Alchimie

Par Christian Merlin
Le Figaro
14/12/10

Pourquoi certains orchestres ont-ils le vent en poupe quand d'autres marquent le pas? Pour être plus précis: pourquoi l'Orchestre de Paris engrange-t-il triomphe sur triomphe, quand l'Orchestre national de France et l'Orchestre philharmonique de Radio France évoluent en dents de scie? Conjonction de facteurs difficile à démêler, un peu comme pour les équipes de football. La qualité des musiciens n'est pas suffisante: le collectif dépasse tellement la somme des individualités, que les mêmes instrumentistes peuvent passer de l'excellence à la médiocrité en moins de temps qu'il ne faut pour le dire. Les conditions pour que l'alchimie fonctionne? Une dynamique de groupe, des musiciens confiants et fiers d'appartenir à leur orchestre, un directeur musical incontestable, une administration responsable et inventive, une identité artistique définie, un lien de fidélité avec le public. Depuis l'arrivée de Paavo Järvi, on sent chaque semaine les musiciens concentrés et investis, désireux de puiser sans réserve dans un potentiel qu'ils souffraient de voir mal exploité ces dernières années. Avec 4500 abonnés, ils ont reconquis un public et le résultat est là. Les concerts sont tous plus brillants les uns que les autres, sans se ressembler puisque David Zinman fut capable d'obtenir transparence et légèreté d'un orchestre que Järvi fait sonner puissant et compact.

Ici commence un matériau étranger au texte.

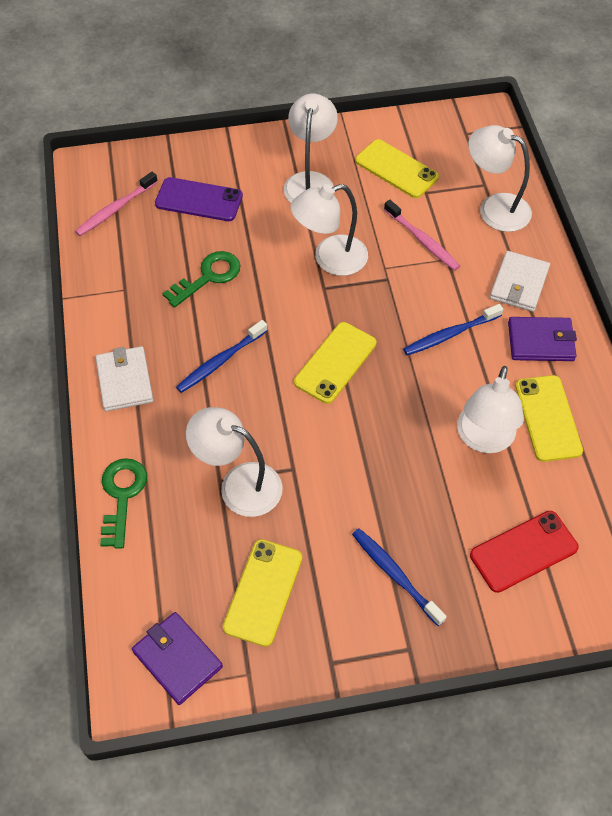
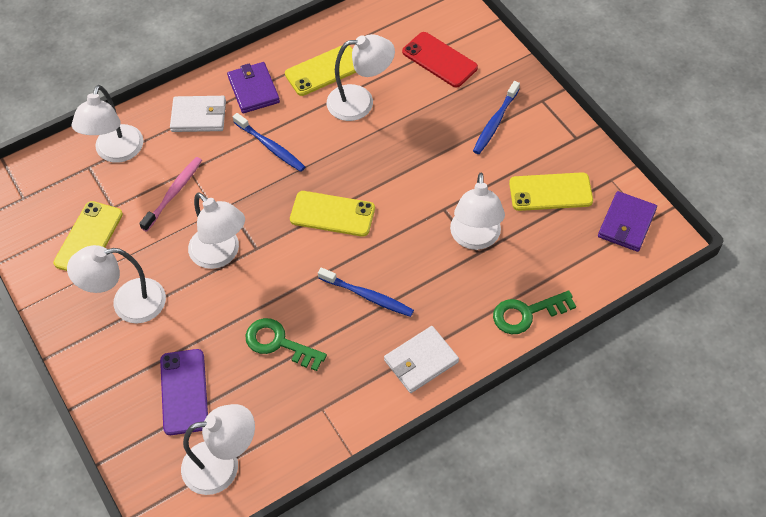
camera: 110 degrees left, 0 degrees up
pink toothbrush [75,172,158,236] -> white lamp [181,404,255,495]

Depuis septembre, les deux orchestres de Radio France n'ont pas toujours été à la même fête. On a trouvé le National flamboyant et motivé dans la Cinquième de Mahler avec Daniele Gatti, mais éteint dans Schumann et prosaïque dans Verdi avec le même, morose dans Brahms avec Hartmut Haenchen. À la recherche d'un successeur à Myung-Whun Chung, qui fête ses dix ans à sa tête, le «Philhar» a brillé avec Inbal, mais ses prestations avec Eötvös ou Foster ont confirmé la tendance à une sonorité standardisée, revers d'un niveau technique très affûté. Irrégularité dans la qualité qui s'accompagne de salles trop souvent clairsemées. Avec sa structure associative, l'Orchestre de Paris serait-il plus souple que la lourde machine de Radio France? Avec l'extraordinaire force de frappe du service public, les deux orchestres de la Maison ronde devraient jouer un rôle moteur, avec pour chacun une identité qu'il n'est pas toujours facile de repérer. Les musiciens sont les premiers à vouloir être fiers de leur magnifique outil. Souhaitons qu'ils soient portés par une politique ambitieuse et cohérente en termes de programmation et de communication. Le paysage musical parisien a tout à y gagner.